The Palace expects international law will prevail in finally settling the disputed West Philippine Sea issue after the Philippines elevated its cause to the international tribunal.

Presidential spokesman Edwin Lacierda said in a press briefing in Malacanang Wednesday that the Palace also expects China and the Philippines, being signatories to United Nations Convention on the Law of the Sea, to observe the laws and the rules of UNCLOS.

“We feel that now is the time to raise (it) before the arbitral tribunal. This is on the basis of a rules-based approach to resolving the issues in the West Philippine Sea,” he said.

Referring to a statement of Foreign Affairs Secretary Albert del Rosario, Lacierda said the Philippines has already exhausted almost all possible means to settle the dispute peacefully based on the government’s three-way track—legal, political, and diplomatic.

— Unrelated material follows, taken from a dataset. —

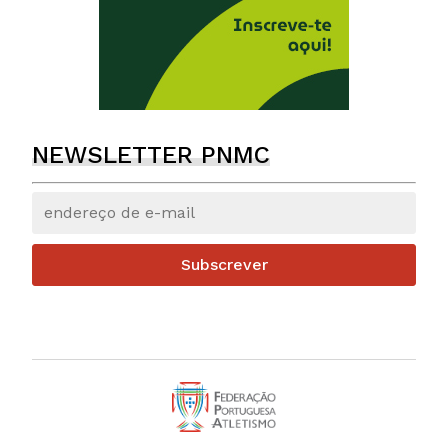
NEWSLETTER PNMC
Subscrever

“The Palace has taken the position that this is a rules-based approach. Our approach in going through the arbitral tribunal is the legal way that we have been saying and Secretary Del Rosario has the full confidence of the President—the President being the chief policymaker,” he added.

Despite the case being brought to the international tribunal, it’s not the end-all and be-all for the Philippine-China relations, Lacierda said.

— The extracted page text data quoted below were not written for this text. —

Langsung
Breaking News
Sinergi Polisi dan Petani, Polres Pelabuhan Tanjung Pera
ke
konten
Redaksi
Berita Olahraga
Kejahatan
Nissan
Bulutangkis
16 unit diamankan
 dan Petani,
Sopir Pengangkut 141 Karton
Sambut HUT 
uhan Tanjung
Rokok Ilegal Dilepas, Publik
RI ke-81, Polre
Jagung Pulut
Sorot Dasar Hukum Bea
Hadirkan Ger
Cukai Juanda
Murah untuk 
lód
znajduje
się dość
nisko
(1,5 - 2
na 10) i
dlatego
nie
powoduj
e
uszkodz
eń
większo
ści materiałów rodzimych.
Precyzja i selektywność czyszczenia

He said the two countries have an active engagement with each other in several other fields and they can continue to move forward with their people-to-people engagements and trade relations.

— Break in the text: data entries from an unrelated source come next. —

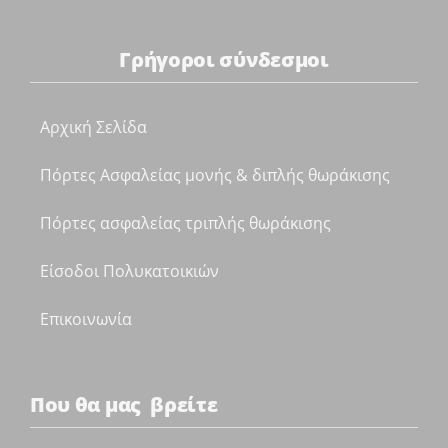
Γρήγοροι σύνδεσμοι
Αρχική Σελίδα
Πόρτες Ασφαλείας μονής & διπλής θωράκισης
Πόρτες ασφαλείας τριπλής θωράκισης
Είσοδοι Πολυκατοικιών
Επικοινωνία
Που θα μας βρείτε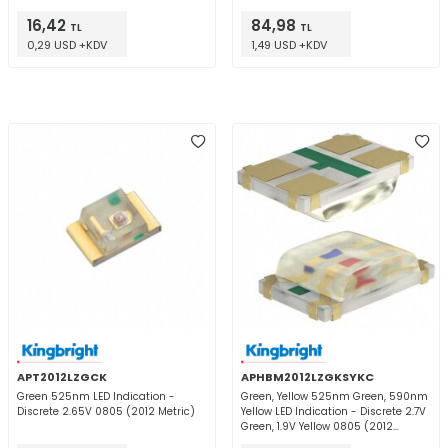
16,42
84,98
TL
TL
0,29 USD +KDV
1,49 USD +KDV
APT2012LZGCK
APHBM2012LZGKSYKC
Green 525nm LED Indication -
Green, Yellow 525nm Green, 590nm
Discrete 2.65V 0805 (2012 Metric)
Yellow LED Indication - Discrete 2.7V
Green, 1.9V Yellow 0805 (2012
Metric)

“This matter has been given over to the international tribunal and we’ll let the international tribunal decide on this matter. This is not the crux of our RP-China relations and certainly we do not intend, and China itself does not intend, to view the RP-China relations as the West Philippine Sea (being) our only issue”

In a briefer released by the Dept. of Foreign Affairs, it said it is the constitutional mandate of the President to pursue the national interest and defend the Philippine territory and maritime domain, which is why the Philippines is bringing the issue forward for international arbitration.